Japan Geoscience Union Meeting 2022

Presentation information

[J] Poster

M (Multidisciplinary and Interdisciplinary) » M-IS Intersection

[M-IS16] Geophysical particulate gravity current

Tue. May 31, 2022 11:00 AM - 1:00 PM Online Poster Zoom Room (30) (Ch.30)

convener:Hajime Naruse(Department of Geology and Mineralogy, Graduate School of Science, Kyoto University), convener:Yuichi Sakai(Graduate School of Science, Kyoto University), Hiroyuki A. Shimizu(National Research Institute for Earth Science and Disaster Resilience), convener:Takahiro Tanabe(National Research Institute for Earth Science and Disaster Resilience), Chairperson:Yuichi Sakai(Faculty of Agriculture, Utsunomiya University), Hiroyuki A. Shimizu(National Research Institute for Earth Science and Disaster Resilience)

11:00 AM - 1:00 PM

[MIS16-P09] Evaluation of uncertainty in the inverse analysis of sediment gravity flow deposits

*Hajime Naruse1 (1.Department of Geology and Mineralogy, Graduate School of Science, Kyoto University)

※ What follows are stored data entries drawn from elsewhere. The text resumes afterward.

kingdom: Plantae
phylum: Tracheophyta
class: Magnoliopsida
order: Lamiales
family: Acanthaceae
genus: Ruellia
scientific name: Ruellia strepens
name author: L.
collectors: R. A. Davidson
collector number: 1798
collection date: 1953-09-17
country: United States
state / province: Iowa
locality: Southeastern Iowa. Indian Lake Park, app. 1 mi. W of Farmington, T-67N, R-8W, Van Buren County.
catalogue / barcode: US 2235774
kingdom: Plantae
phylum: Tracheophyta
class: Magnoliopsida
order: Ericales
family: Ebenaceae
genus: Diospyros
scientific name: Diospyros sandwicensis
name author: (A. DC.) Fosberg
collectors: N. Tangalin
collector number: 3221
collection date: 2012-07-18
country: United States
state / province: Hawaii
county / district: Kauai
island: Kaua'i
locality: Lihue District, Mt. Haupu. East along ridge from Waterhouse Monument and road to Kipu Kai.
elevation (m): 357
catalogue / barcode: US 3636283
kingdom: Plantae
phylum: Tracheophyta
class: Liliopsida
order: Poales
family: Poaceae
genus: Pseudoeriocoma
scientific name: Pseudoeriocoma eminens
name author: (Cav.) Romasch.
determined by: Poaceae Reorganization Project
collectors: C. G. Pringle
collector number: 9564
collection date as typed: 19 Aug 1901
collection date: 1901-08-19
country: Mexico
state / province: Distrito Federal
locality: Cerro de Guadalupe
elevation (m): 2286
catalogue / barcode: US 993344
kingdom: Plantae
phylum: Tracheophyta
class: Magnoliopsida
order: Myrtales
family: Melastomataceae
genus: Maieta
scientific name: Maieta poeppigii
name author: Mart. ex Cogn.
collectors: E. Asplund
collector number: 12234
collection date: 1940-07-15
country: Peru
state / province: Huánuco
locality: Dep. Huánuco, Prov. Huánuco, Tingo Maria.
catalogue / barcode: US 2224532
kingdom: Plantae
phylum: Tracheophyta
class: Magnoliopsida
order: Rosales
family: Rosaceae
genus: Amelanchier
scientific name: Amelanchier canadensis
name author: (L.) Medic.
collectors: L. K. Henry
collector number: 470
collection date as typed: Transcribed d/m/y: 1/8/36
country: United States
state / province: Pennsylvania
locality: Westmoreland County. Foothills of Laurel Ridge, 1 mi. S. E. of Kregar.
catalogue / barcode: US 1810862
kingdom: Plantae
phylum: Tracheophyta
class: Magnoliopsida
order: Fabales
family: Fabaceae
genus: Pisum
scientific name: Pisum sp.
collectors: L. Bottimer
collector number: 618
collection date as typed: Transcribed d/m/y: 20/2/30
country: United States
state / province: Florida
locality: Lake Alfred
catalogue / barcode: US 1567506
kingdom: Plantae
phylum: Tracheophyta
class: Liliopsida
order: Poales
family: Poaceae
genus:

Keywords:sediment gravity flow, inverse analysis, neural network

The inverse analysis of particulate gravity flows and tsunamis from their deposits has recently become a practical research method using neural networks. In the past, the computational load of the forward models was a barrier for reconstructing past hydraulic conditions from deposits. However, the recent studies indicated that a highly accurate inverse analysis model could be constructed by generating artificial depositional datasets using a numerical model and training a neural network on the relationship between hydraulic conditions and depositional characteristics. In this approach, the generation of artificial depositional data for training can be wholly parallelized so that even highly loaded forward models can be employed without any problems. The versatility of the neural network inversion method is broad. It has already been proved that this approach can be applied to turbidity currents and tsunamis, and debris flow deposits.
On the other hand, the method for estimating uncertainty in the inversion results has not yet been established. There is inevitably a certain degree of uncertainty in the inverse analysis, even when the past hydraulic conditions are appropriately reconstructed from deposits. Uncertainty in inverse analysis has two origins. One is the uncertainty of data. Measurement data is always subject to errors, and the effect of these errors on the inverse analysis results can be estimated in advance by adding noise to the input data. Another source of uncertainty in the inverse analysis is the lack of knowledge. The data given during training does not cover all situations, and when analyzing the actual deposits, the situations could not be given in the training data. In addition, the structure of the neural network is not perfect as an inverse analysis model, which leads to uncertainty in the inversion results. However, it is difficult to estimate the degree of uncertainty in the inverse analysis results caused by the lack of knowledge in the conventional inversion method using a neural network for gravity flow deposits.
In this presentation, we applied Bayesian Neural Network (BNN), which was developed based on Bayesian statistics, to estimate the degree of uncertainty in the inverse analysis results of gravity flow deposits. In the BNN, the weight coefficients of the NN are considered to have a probabilistic distribution, and by sampling these values, the uncertainty of the feed-forward calculation results can also be expressed. In order to approximate the sampling results from the distribution of weight coefficients, the Monte Carlo Dropout method (MC Dropout) has been proposed recently. In this study, we used the MC Dropout method to evaluate the uncertainty of the inverse analysis results. The target of the evaluation is the inverse analysis of turbidite performed by Naruse and Nakao (2021). In this study, 300 test data were generated by a numerical model, and the initial conditions of turbidity currents (length, height, concentration, and slope gradient of the suspension cloud) were estimated by the inverse analysis. As a result of the MC Dropout application, the MAP estimates of initial conditions were almost the same as those of existing studies. On the other hand, the 95% confidence intervals of the estimates varied greatly depending on the parameters. The geometry and concentration of the suspension cloud had an uncertainty of about 10-30%, while the slope was estimated with very low accuracy (> 80%).
Although the results of this study are only preliminary, it will be essential to estimate the uncertainty of the estimated values when the inverse analysis of event deposits is applied to disaster prevention in the future. The Bayesian network is expected to be a powerful method for this purpose.